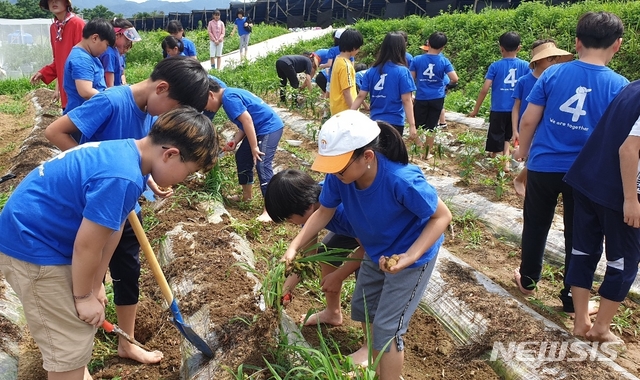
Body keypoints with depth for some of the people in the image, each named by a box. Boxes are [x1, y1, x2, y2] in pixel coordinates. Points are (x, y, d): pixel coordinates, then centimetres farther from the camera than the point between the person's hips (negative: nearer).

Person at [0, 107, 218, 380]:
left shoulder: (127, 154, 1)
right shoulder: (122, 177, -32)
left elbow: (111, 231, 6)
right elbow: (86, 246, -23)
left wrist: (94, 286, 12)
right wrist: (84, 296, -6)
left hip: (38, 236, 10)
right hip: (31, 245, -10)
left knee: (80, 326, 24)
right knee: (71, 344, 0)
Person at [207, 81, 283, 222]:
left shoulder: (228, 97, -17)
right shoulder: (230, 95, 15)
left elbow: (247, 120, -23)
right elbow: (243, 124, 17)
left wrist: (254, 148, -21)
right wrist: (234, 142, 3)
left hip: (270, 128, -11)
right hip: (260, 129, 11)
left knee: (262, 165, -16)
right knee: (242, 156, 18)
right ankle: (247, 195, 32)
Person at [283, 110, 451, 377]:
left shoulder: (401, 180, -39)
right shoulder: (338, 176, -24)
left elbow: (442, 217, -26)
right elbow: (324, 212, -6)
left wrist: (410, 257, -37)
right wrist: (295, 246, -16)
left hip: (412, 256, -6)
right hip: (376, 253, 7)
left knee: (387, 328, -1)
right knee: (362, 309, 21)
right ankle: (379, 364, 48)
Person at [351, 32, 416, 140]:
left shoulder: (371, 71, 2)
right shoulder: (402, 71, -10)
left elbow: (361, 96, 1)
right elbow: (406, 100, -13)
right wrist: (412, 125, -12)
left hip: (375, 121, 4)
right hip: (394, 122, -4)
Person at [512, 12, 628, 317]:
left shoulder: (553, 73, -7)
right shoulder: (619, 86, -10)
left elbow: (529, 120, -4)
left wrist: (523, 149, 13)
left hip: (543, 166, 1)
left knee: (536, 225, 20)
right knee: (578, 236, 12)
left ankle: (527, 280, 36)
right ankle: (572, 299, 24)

************

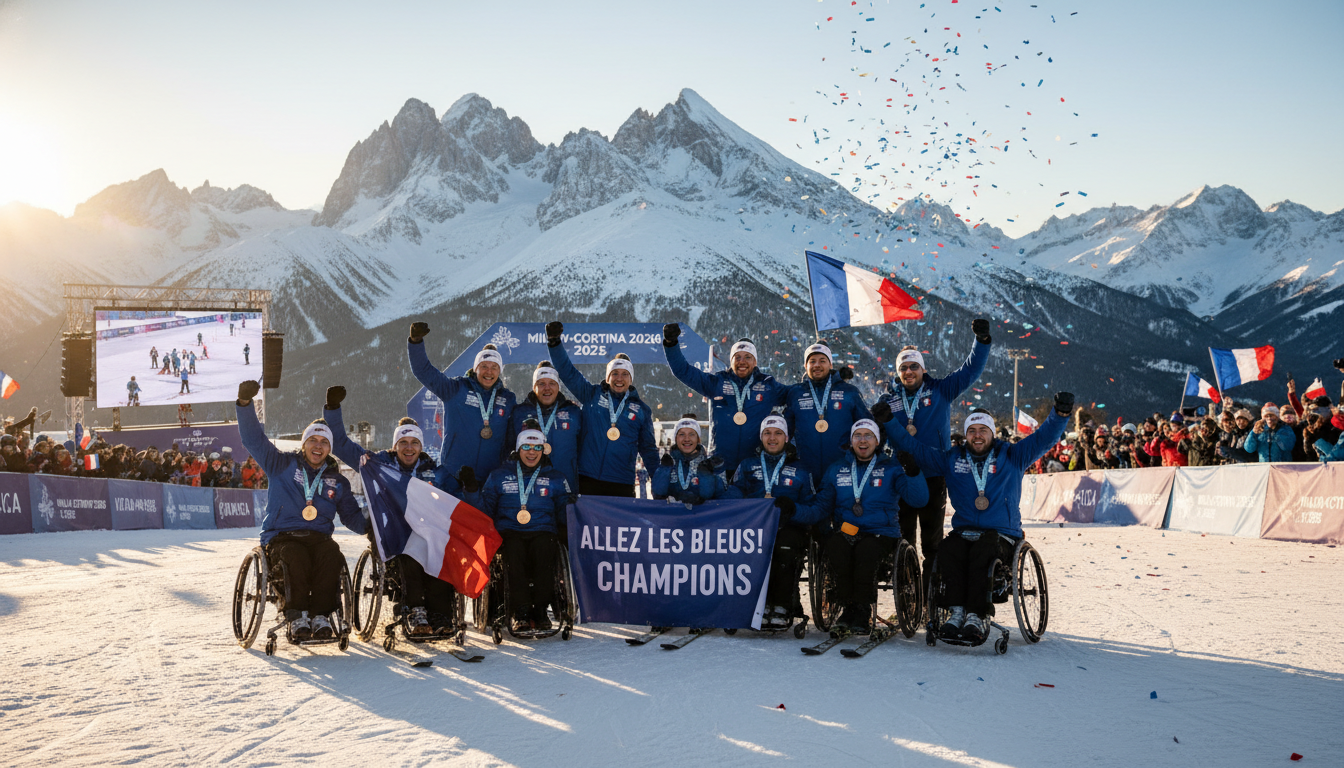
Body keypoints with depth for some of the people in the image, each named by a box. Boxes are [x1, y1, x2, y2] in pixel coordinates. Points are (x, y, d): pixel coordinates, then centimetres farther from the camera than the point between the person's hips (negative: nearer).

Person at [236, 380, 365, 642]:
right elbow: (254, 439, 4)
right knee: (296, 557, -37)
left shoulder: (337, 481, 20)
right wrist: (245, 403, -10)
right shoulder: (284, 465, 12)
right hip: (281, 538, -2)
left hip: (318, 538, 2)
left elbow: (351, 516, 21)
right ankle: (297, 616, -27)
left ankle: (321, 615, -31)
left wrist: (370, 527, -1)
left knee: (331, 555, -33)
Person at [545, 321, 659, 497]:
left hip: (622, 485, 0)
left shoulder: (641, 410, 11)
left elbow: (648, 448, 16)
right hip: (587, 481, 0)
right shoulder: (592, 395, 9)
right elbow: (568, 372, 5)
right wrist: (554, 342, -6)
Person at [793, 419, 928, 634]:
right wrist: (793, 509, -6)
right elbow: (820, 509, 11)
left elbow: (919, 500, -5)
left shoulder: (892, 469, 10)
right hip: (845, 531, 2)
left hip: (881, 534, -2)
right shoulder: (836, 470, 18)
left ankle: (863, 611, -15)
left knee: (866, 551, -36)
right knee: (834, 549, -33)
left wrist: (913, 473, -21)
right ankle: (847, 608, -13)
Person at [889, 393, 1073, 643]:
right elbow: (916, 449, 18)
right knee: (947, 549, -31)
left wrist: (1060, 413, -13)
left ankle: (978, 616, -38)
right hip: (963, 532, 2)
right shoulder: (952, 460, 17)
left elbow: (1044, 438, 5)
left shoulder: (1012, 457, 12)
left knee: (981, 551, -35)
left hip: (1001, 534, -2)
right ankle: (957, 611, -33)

************

**To do**.
Count the lines in the items above that contain the string "ankle", treating uppercase and lowercase as different. Reply with the number only.

**Response to the task**.
10